Зачем я только завела эту тему? В очередной раз убедилась, что я живу по тому сценарию, который для меня прописали родители.
- Мда, - Пётр поскреб пальцами затылок, а я машинально засмотрелась на его бицепс и игру мышц под его кожей. И почему у меня не т под руки ни карандаша, ни листочка? – Ладно, Васька, будем жить так…
- Как, Педро?
- Дружно, - посмотрел он на меня совершенно недружелюбно. – Ты поживёшь у меня месяц, как и хотел твой папенька, будешь на хозяйстве, пока меня не будет дома. Вся бабская работа на тебе, кроме мозгоклюйства. Через месяц я со слезами гордости и восхищения передам тебя твоим родителям.

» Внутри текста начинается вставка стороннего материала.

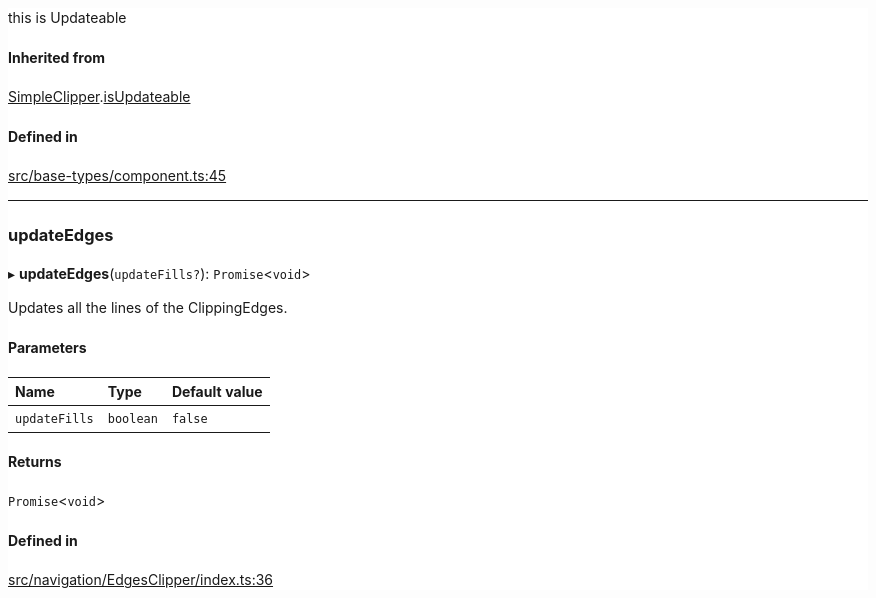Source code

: this is Updateable

#### Inherited from

[SimpleClipper](openbim_components.SimpleClipper.md).[isUpdateable](openbim_components.SimpleClipper.md#isupdateable)

#### Defined in

[src/base-types/component.ts:45](https://github.com/ThatOpen/engine_components/blob/444e81a/src/base-types/component.ts#L45)

___

### updateEdges

▸ **updateEdges**(`updateFills?`): `Promise`<`void`\>

Updates all the lines of the ClippingEdges.

#### Parameters

| Name | Type | Default value |
| :------ | :------ | :------ |
| `updateFills` | `boolean` | `false` |

#### Returns

`Promise`<`void`\>

#### Defined in

[src/navigation/EdgesClipper/index.ts:36](https://github.com/ThatOpen/engine_components/blob/444e81a/src/navigation/EdgesClipper/index.ts#L36)

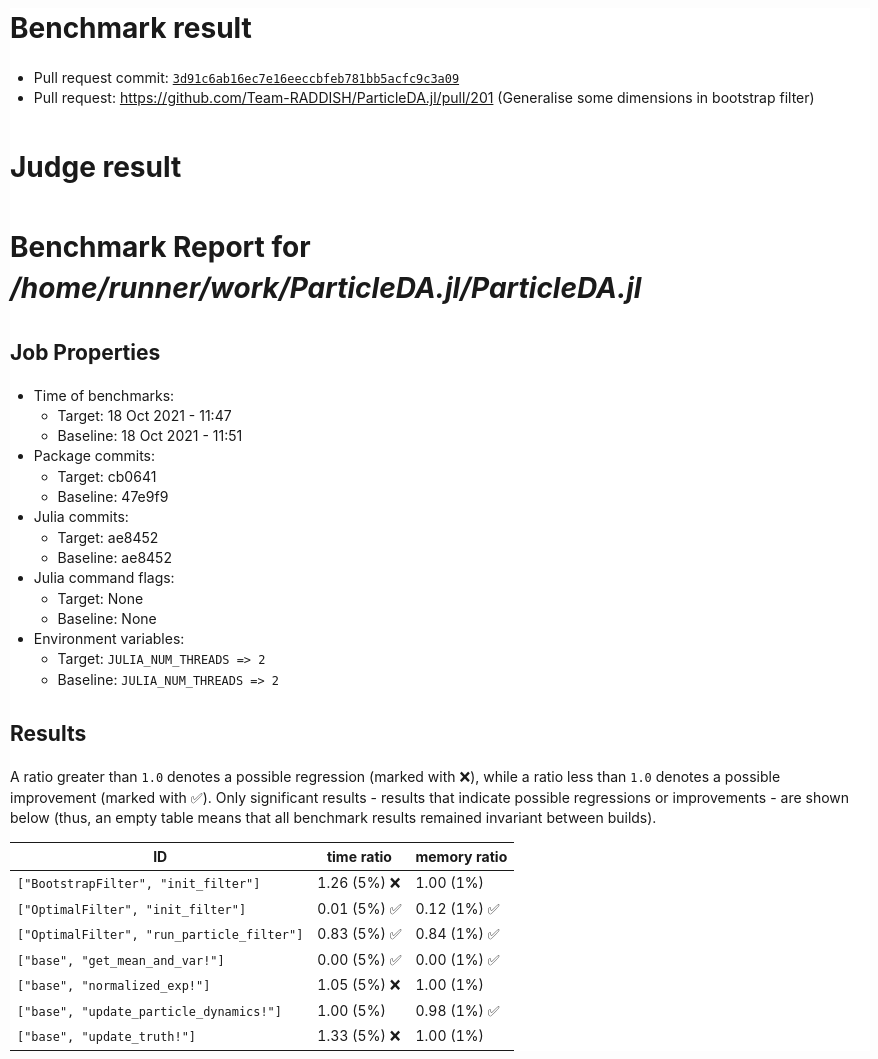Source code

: # Benchmark result

* Pull request commit: [`3d91c6ab16ec7e16eeccbfeb781bb5acfc9c3a09`](https://github.com/Team-RADDISH/ParticleDA.jl/commit/3d91c6ab16ec7e16eeccbfeb781bb5acfc9c3a09)
* Pull request: <https://github.com/Team-RADDISH/ParticleDA.jl/pull/201> (Generalise some dimensions in bootstrap filter)

# Judge result
# Benchmark Report for */home/runner/work/ParticleDA.jl/ParticleDA.jl*

## Job Properties
* Time of benchmarks:
    - Target: 18 Oct 2021 - 11:47
    - Baseline: 18 Oct 2021 - 11:51
* Package commits:
    - Target: cb0641
    - Baseline: 47e9f9
* Julia commits:
    - Target: ae8452
    - Baseline: ae8452
* Julia command flags:
    - Target: None
    - Baseline: None
* Environment variables:
    - Target: `JULIA_NUM_THREADS => 2`
    - Baseline: `JULIA_NUM_THREADS => 2`

## Results
A ratio greater than `1.0` denotes a possible regression (marked with :x:), while a ratio less
than `1.0` denotes a possible improvement (marked with :white_check_mark:). Only significant results - results
that indicate possible regressions or improvements - are shown below (thus, an empty table means that all
benchmark results remained invariant between builds).

| ID                                           | time ratio                   | memory ratio                 |
|----------------------------------------------|------------------------------|------------------------------|
| `["BootstrapFilter", "init_filter"]`         |                1.26 (5%) :x: |                   1.00 (1%)  |
| `["OptimalFilter", "init_filter"]`           | 0.01 (5%) :white_check_mark: | 0.12 (1%) :white_check_mark: |
| `["OptimalFilter", "run_particle_filter"]`   | 0.83 (5%) :white_check_mark: | 0.84 (1%) :white_check_mark: |
| `["base", "get_mean_and_var!"]`              | 0.00 (5%) :white_check_mark: | 0.00 (1%) :white_check_mark: |
| `["base", "normalized_exp!"]`                |                1.05 (5%) :x: |                   1.00 (1%)  |
| `["base", "update_particle_dynamics!"]`      |                   1.00 (5%)  | 0.98 (1%) :white_check_mark: |
| `["base", "update_truth!"]`                  |                1.33 (5%) :x: |                   1.00 (1%)  |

Будем надеяться, что наивного долбоёба я играю лучше, чем ты.
- То есть вы мне не поверили, что я… такая? – покрутила я пальцем у своего виска.
- Да нет, - качнул Пётр головой. – Сейчас смотри, и что-то прям так верится.
- Очень смешно, - закатила я глаза.
- Хлеб?
- Чуть-чуть, - сдалась я.
- Отламывай. У нас самообслуживание, - произнес Пётр и вышел из-за стола. Помыл за собой стакан и поставил его на сушилку.
Кончикам пальцев я отломила небольшой кусочек от горячей булки и сначала принюхалась к хлебу, практически прижав его к носу.
Боже! Какой запах!
Открыла глаза и поймала на себя взгляд Петра, который, похоже, смотрел и ждал, когда я уже попаду хлебом в рот, а не в нос.
Нерешительно закинула кусочек хлеба в рот. Приятное тепло коснулось языка, от деликатного хруста на зубах едва не закружилась голова. Как же это вкусно!
- Молоком запей, - тихо выронил Пётр, и я послушно отпила немного холодного молока, едва не застонав от контраста вкусов, которые идеально дополняли друг друга.
- Очень вкусно! – выдохнула я восхищенно и покосилась на оставшийся хлеб. – Можно еще немного?
- Ты предашь брокколи? – деланно возмутился мужчина и улыбнулся, едва заметно кивнув. – Жуй. У тебя сегодня много работы.